А нас ведут в другую палатку — смотреть, как пекут хлеб. Места вокруг очага практически нет, дымоходом служит дверь. Тут-то и понимаешь истинный смысл выражения «дым ел глаза». Мои он съел довольно быстро, но в полутьме все равно ничего не разглядишь.
А когда на улице валит снег, сидеть у огня особенно приятно. Старшая дочь месит тесто в огромном тазу, мать перечисляет нехитрые ингредиенты, а Бехи переводит. Рядом пристроилась моя маленькая поклонница — следит за каждым нашим движением. Из всей семьи у нее одной был шанс попасть в настоящую школу, хотя сестры с грехом пополам также выучились читать и писать. Но чтобы продолжить учиться после четырех классов, ей надо будет поселиться в Ширазе — а это очень сложно: негде и не у кого. И вообще — должен же кто-то помогать семье перегонять овец с места на место.

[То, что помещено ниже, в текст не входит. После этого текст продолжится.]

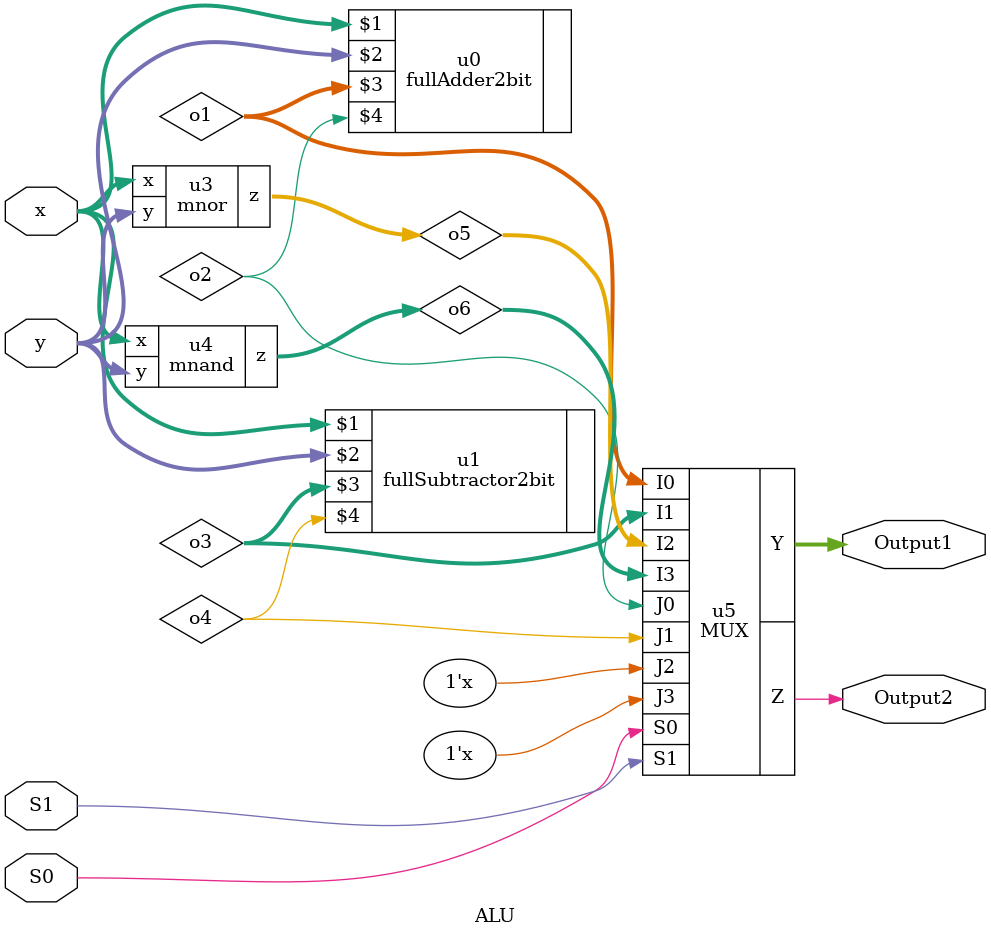
<source format=v>
module mnor(x,y,z);

input [1:0] x;
input [1:0] y;
output [1:0] z;

assign z = ~(x|y);

endmodule

module mnand(x,y,z);

input [1:0] x;
input [1:0] y;
output [1:0] z;

assign z = ~(x&y);

endmodule

module MUX(I0,J0,I1,J1,I2,J2,I3,J3,S0,S1,Y,Z);

input [1:0] I0;
input [1:0] I1;
input [1:0] I2;
input [1:0] I3;

input J0;
input J1;
input J2;
input J3;

input S0;
input S1;
output [1:0] Y;
output Z;

assign Y[0] = ((!S0)&(!S1)&I0[0])|(S0&(!S1)&I1[0])|((!S0)&(S1)&(I2[0]))|(S0&S1&I3[0]); 

assign Y[1] = ((!S0)&(!S1)&I0[1])|(S0&(!S1)&I1[1]) | ((!S0)&(S1)&(I2[1])) | (S0&S1&I3[1]);

assign Z =   ((!S0)&(!S1)&J0)|(S0&(!S1)&J1) | ((!S0)&(S1)&J2) | (S0&S1&J3);

endmodule

module ALU(x,y,S0,S1,Output1,Output2);

input [1:0] x;
input [1:0] y;
input S0;
input S1; //select line

output [1:0] Output1;
output Output2;

reg [1:0] temp1 ;
reg [1:0] temp2 ; 
reg [1:0] temp3 ;
reg [1:0] temp4 ; 
wire [1:0] o1;
wire o2;
wire [1:0] o3;
wire o4;
wire [1:0] o5;
wire [1:0] o6;


fullAdder2bit u0 (x,y,o1,o2);
fullSubtractor2bit u1 (x,y,o3,o4);
mnor u3(x, y, o5);
mnand u4(x, y, o6);
MUX u5(o1, o2, o3, o4, o5, 1'bz, o6, 1'bz, S0,S1, Output1, Output2);

endmodule


</source>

Кашкаи — странная смесь детской наивности и такого жизненного опыта, который нам и не снился. В этих пустынных холмах любой европеец загнулся бы за месяц, если не за неделю. А наши друзья говорят: да, жизнь тяжелая, но ничего, бывало и хуже.

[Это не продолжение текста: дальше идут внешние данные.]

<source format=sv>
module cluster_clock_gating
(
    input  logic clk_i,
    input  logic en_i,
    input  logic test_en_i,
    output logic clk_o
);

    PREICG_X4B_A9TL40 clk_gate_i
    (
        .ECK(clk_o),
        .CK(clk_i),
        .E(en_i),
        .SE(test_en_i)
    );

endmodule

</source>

К Бехрузу пристают с расспросами: мол, откуда ты? Из Шираза? Услышав слово «Тегеран», делают круглые глаза. Из самого Тегерана — это же ужасно далеко, в каком-то совсем незнакомом крае! Меня с Пашкой записали почти в инопланетяне. А заодно назначили нас братом и сестрой, что мы и подтвердили — неприлично было говорить маме, что я так оживленно болтаю с парнем, который мне даже не близкий родственник. Говорим, что мы из России, и мама морщит лоб: где это, Россия?
— Ну, шурави, — пытается помочь Муртаза. «Шурави» значит «советский».
Лицо мамы светлеет:
— Ах да, это там, на севере…
И в самом деле, какое для кашкаев имеет значение, что СССР нет на карте уже несколько десятков лет?

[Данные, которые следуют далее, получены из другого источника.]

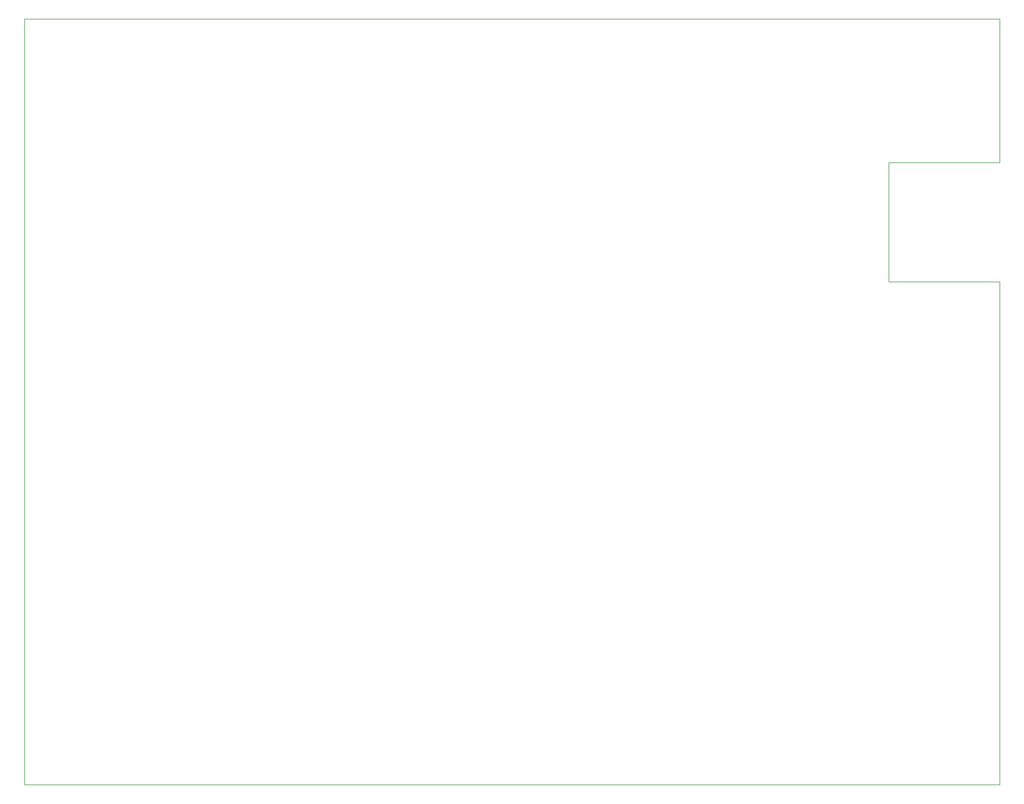
<source format=gbr>
%TF.GenerationSoftware,KiCad,Pcbnew,(6.0.9)*%
%TF.CreationDate,2023-02-03T00:01:36-05:00*%
%TF.ProjectId,BBB_16,4242425f-3136-42e6-9b69-6361645f7063,v2.3*%
%TF.SameCoordinates,Original*%
%TF.FileFunction,Profile,NP*%
%FSLAX46Y46*%
G04 Gerber Fmt 4.6, Leading zero omitted, Abs format (unit mm)*
G04 Created by KiCad (PCBNEW (6.0.9)) date 2023-02-03 00:01:36*
%MOMM*%
%LPD*%
G01*
G04 APERTURE LIST*
%TA.AperFunction,Profile*%
%ADD10C,0.050000*%
%TD*%
G04 APERTURE END LIST*
D10*
X17849800Y-23996300D02*
X17849800Y52803700D01*
X-130950200Y92903700D02*
X-130950200Y-24012300D01*
X17849800Y92903700D02*
X-130950200Y92903700D01*
X17849800Y71003700D02*
X17849800Y92903700D01*
X949800Y71003700D02*
X949800Y52803700D01*
X949800Y52803700D02*
X17849800Y52803700D01*
X17849800Y71003700D02*
X949800Y71003700D01*
X17849800Y-23996300D02*
X-130950200Y-24012300D01*
M02*

</source>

Тесто готово — старшая дочь раскручивает один из сотни комочков в огромный плоский блин (куда там итальянским поварам с их пиццами!) и бросает его на перевернутый таз, уже лежащий на очаге. Жарится лаваш в считаные минуты. Я такого вкусного хлеба еще никогда не ела! Да и, наверное, никогда еще мне не предлагали хлеба, который добывали бы с таким трудом…
Бехруз тихонько толкает меня в бок, словно читая мои мысли:
— У тебя ничего с собой нет девочке подарить? Каких-нибудь украшений там?